Vest C, Munneke J A, Smith R
Postgrad Med. 1979 Apr;65(4):143-50. doi: 10.1080/00325481.1979.11715118.
Three cases of herpes zoster oticus illustrate the manifestations of this relatively uncommon cause of facial paralysis. Topographic analysis, in which functions of facial nerve branches are assessed, helps establish the level of facial nerve involvement. Sequential faradic stimulation testing often is a sensitive prognostic indicator of recovrey of facial nerve function, particularly if nerve excitability persists. A few recent reports support the use of systemic steroid therapy for herpes zoster oticus; opinions vary regarding the efficacy of surgical decompression for facial paralysis. Although general principles cannot be deduced from three cases, each case discussed exemplifies an important aspect of management. The prognostic significance of results of nerve stimulation tests is illustrated by the complete return of facial nerve function in our first patient. Our second patient's response to systemic steroid therapy supports recent reports of the value of such agents in herpes zoster oticus. Partial return of facial nerve function in our third patient two months after onset of paralysis accentuates the importance of a period of observation before a nerve graft or other rehabilitative procedures are undertaken.
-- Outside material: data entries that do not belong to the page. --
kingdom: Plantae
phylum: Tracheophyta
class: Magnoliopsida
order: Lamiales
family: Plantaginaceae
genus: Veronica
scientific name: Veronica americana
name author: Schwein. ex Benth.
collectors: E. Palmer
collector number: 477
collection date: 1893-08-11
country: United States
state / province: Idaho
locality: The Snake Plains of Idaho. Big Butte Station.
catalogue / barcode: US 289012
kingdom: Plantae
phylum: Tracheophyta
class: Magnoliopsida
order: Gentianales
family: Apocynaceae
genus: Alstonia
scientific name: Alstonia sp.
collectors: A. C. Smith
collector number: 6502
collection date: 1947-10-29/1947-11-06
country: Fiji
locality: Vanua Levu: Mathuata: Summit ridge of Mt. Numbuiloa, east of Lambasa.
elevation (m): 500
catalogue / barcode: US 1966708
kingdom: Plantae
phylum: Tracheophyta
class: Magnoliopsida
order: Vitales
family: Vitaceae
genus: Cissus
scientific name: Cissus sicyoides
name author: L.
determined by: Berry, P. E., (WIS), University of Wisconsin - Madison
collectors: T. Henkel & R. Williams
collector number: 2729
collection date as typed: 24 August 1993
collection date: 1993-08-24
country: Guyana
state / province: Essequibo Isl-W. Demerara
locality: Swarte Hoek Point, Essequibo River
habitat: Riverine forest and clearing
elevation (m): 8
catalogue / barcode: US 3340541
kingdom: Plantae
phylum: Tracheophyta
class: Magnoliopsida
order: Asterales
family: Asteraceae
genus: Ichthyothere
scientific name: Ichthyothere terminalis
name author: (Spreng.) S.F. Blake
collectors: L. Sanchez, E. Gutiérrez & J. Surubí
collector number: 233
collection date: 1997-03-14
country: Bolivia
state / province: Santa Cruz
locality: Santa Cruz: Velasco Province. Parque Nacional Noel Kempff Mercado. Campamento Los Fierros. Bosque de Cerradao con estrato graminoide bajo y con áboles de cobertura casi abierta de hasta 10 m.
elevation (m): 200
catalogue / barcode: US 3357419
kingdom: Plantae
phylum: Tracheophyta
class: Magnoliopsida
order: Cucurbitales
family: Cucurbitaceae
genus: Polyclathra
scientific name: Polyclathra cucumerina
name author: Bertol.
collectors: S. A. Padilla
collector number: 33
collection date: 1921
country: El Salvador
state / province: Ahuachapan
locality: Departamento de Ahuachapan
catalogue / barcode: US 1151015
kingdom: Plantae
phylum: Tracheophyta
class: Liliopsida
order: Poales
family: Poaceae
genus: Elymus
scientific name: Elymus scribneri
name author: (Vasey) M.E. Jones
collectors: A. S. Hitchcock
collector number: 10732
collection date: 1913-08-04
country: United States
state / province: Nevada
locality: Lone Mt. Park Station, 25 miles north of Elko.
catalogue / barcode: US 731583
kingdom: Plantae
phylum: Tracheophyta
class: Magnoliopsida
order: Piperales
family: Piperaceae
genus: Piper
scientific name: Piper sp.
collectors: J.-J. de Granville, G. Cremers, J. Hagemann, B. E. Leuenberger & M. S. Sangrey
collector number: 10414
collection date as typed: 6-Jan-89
三例耳带状疱疹病例说明了这种相对罕见的面瘫病因的表现。通过评估面神经分支功能的局部解剖分析,有助于确定面神经受累的水平。连续感应电刺激测试通常是面神经功能恢复的敏感预后指标,特别是当神经兴奋性持续存在时。最近的一些报告支持对耳带状疱疹使用全身性类固醇疗法;对于面瘫的手术减压疗效,观点不一。虽然不能从三个病例中推断出一般原则,但所讨论的每个病例都例证了管理的一个重要方面。我们的首例患者面神经功能完全恢复,说明了神经刺激测试结果的预后意义。我们的第二例患者对全身性类固醇疗法的反应支持了最近关于此类药物在耳带状疱疹中价值的报告。第三例患者在面瘫发作两个月后面神经功能部分恢复,突出了在进行神经移植或其他康复手术之前进行一段观察期的重要性。